DIRECTIONS
Return the data that follows exactly. Include every line.

Stored items
=== Section Start ===

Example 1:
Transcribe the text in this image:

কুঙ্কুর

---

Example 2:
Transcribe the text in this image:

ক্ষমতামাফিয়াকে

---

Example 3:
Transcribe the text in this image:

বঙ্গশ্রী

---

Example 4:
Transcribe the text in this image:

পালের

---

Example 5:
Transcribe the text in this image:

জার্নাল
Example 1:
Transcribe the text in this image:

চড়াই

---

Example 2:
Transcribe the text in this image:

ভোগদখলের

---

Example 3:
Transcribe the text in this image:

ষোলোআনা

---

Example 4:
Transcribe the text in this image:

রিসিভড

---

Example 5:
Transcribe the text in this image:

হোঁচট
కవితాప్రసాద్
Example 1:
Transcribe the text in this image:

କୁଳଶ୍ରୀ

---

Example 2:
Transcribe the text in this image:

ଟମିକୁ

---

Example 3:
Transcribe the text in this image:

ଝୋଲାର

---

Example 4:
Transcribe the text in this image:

=== Section End ===

ANSWER FOR THIS EXERCISE
Example 1:
Transcribe the text in this image:

কুঙ্কুর

---

Example 2:
Transcribe the text in this image:

ক্ষমতামাফিয়াকে

---

Example 3:
Transcribe the text in this image:

বঙ্গশ্রী

---

Example 4:
Transcribe the text in this image:

পালের

---

Example 5:
Transcribe the text in this image:

জার্নাল
Example 1:
Transcribe the text in this image:

চড়াই

---

Example 2:
Transcribe the text in this image:

ভোগদখলের

---

Example 3:
Transcribe the text in this image:

ষোলোআনা

---

Example 4:
Transcribe the text in this image:

রিসিভড

---

Example 5:
Transcribe the text in this image:

হোঁচট
కవితాప్రసాద్
Example 1:
Transcribe the text in this image:

କୁଳଶ୍ରୀ

---

Example 2:
Transcribe the text in this image:

ଟମିକୁ

---

Example 3:
Transcribe the text in this image:

ଝୋଲାର

---

Example 4:
Transcribe the text in this image:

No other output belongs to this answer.